Following up on my earlier post about The Los Angeles Times‘ investigation into allegations of financial malfeasance by the head of a California affiliate of the Service Employees International Union, the union head in question resigned this week.
The head of California’s largest union local has stepped aside in the wake of Times reports that the organization and a related charity paid hundreds of thousands of dollars to firms owned by his wife and mother-in-law.
Tyrone Freeman, president of a Service Employees International Union chapter in Los Angeles, said in a written statement late Wednesday that he was taking a leave of absence and that the local would be placed in a temporary trusteeship.
With embarrassing evidence piling up, Freeman seems to have found it impossible to hang on. Yet it doesn’t seem that he Freeman was about to go easily.
His departure comes as several union staff members told of being pressured by Freeman’s lieutenants to sign a petition in support of him. Some of those who initially refused were transferred to positions far from their homes, according to three staffers who asked not to be identified because they feared reprisals.
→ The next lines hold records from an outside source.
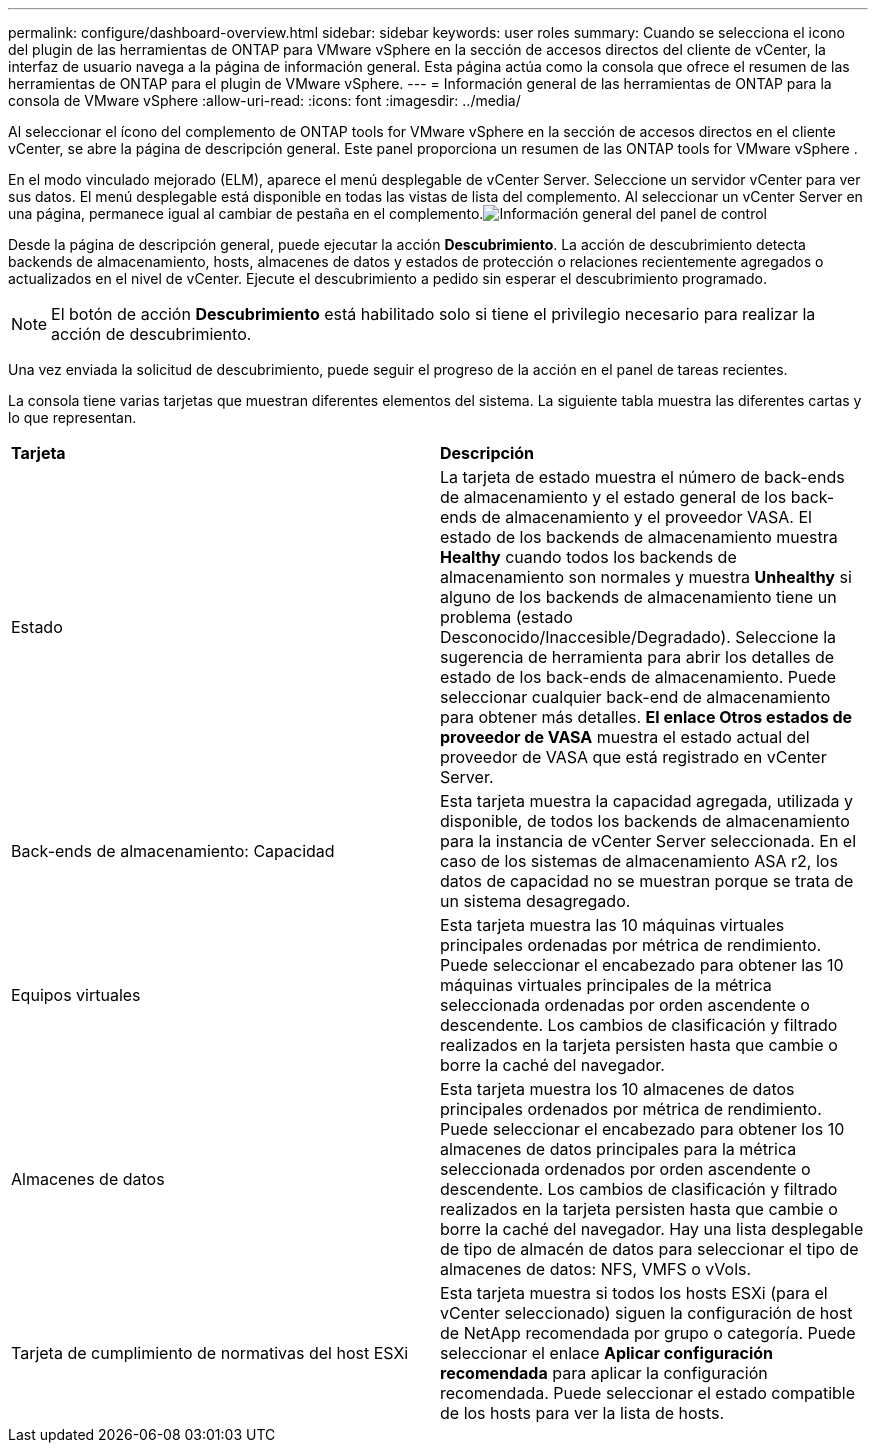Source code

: ---
permalink: configure/dashboard-overview.html 
sidebar: sidebar 
keywords: user roles 
summary: Cuando se selecciona el icono del plugin de las herramientas de ONTAP para VMware vSphere en la sección de accesos directos del cliente de vCenter, la interfaz de usuario navega a la página de información general. Esta página actúa como la consola que ofrece el resumen de las herramientas de ONTAP para el plugin de VMware vSphere. 
---
= Información general de las herramientas de ONTAP para la consola de VMware vSphere
:allow-uri-read: 
:icons: font
:imagesdir: ../media/


[role="lead"]
Al seleccionar el ícono del complemento de ONTAP tools for VMware vSphere en la sección de accesos directos en el cliente vCenter, se abre la página de descripción general.  Este panel proporciona un resumen de las ONTAP tools for VMware vSphere .

En el modo vinculado mejorado (ELM), aparece el menú desplegable de vCenter Server.  Seleccione un servidor vCenter para ver sus datos.  El menú desplegable está disponible en todas las vistas de lista del complemento. Al seleccionar un vCenter Server en una página, permanece igual al cambiar de pestaña en el complemento.image:../media/remote-plugin-dashboard.png["Información general del panel de control"]

Desde la página de descripción general, puede ejecutar la acción *Descubrimiento*. La acción de descubrimiento detecta backends de almacenamiento, hosts, almacenes de datos y estados de protección o relaciones recientemente agregados o actualizados en el nivel de vCenter.  Ejecute el descubrimiento a pedido sin esperar el descubrimiento programado.


NOTE: El botón de acción *Descubrimiento* está habilitado solo si tiene el privilegio necesario para realizar la acción de descubrimiento.

Una vez enviada la solicitud de descubrimiento, puede seguir el progreso de la acción en el panel de tareas recientes.

La consola tiene varias tarjetas que muestran diferentes elementos del sistema. La siguiente tabla muestra las diferentes cartas y lo que representan.

|===


| *Tarjeta* | *Descripción* 


| Estado | La tarjeta de estado muestra el número de back-ends de almacenamiento y el estado general de los back-ends de almacenamiento y el proveedor VASA. El estado de los backends de almacenamiento muestra *Healthy* cuando todos los backends de almacenamiento son normales y muestra *Unhealthy* si alguno de los backends de almacenamiento tiene un problema (estado Desconocido/Inaccesible/Degradado). Seleccione la sugerencia de herramienta para abrir los detalles de estado de los back-ends de almacenamiento. Puede seleccionar cualquier back-end de almacenamiento para obtener más detalles. *El enlace Otros estados de proveedor de VASA* muestra el estado actual del proveedor de VASA que está registrado en vCenter Server. 


| Back-ends de almacenamiento: Capacidad | Esta tarjeta muestra la capacidad agregada, utilizada y disponible, de todos los backends de almacenamiento para la instancia de vCenter Server seleccionada. En el caso de los sistemas de almacenamiento ASA r2, los datos de capacidad no se muestran porque se trata de un sistema desagregado. 


| Equipos virtuales | Esta tarjeta muestra las 10 máquinas virtuales principales ordenadas por métrica de rendimiento. Puede seleccionar el encabezado para obtener las 10 máquinas virtuales principales de la métrica seleccionada ordenadas por orden ascendente o descendente. Los cambios de clasificación y filtrado realizados en la tarjeta persisten hasta que cambie o borre la caché del navegador. 


| Almacenes de datos | Esta tarjeta muestra los 10 almacenes de datos principales ordenados por métrica de rendimiento. Puede seleccionar el encabezado para obtener los 10 almacenes de datos principales para la métrica seleccionada ordenados por orden ascendente o descendente. Los cambios de clasificación y filtrado realizados en la tarjeta persisten hasta que cambie o borre la caché del navegador. Hay una lista desplegable de tipo de almacén de datos para seleccionar el tipo de almacenes de datos: NFS, VMFS o vVols. 


| Tarjeta de cumplimiento de normativas del host ESXi | Esta tarjeta muestra si todos los hosts ESXi (para el vCenter seleccionado) siguen la configuración de host de NetApp recomendada por grupo o categoría. Puede seleccionar el enlace *Aplicar configuración recomendada* para aplicar la configuración recomendada. Puede seleccionar el estado compatible de los hosts para ver la lista de hosts. 
|===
About 10 workers who balked at signing the petition had their union-provided cellphone service discontinued, the staffers said.
The petition cited recent “attacks” on Freeman and the local and said, “Let it be clear that we . . . proudly and firmly stand with President Freeman and the work of our local,” according to a copy the staffers provided.
“It’s essentially a loyalty oath,” said one of the workers. He said the atmosphere at the union has been “very tense. . . . There’s a lot of intimidation.”
That kind of intimidation will become more common if the so-called Employee Free Choice Act were to become law; EFCA would circumvent secret ballots by mandating card check organizing whenever unions demanded it — and there is no reason for them not to demand it.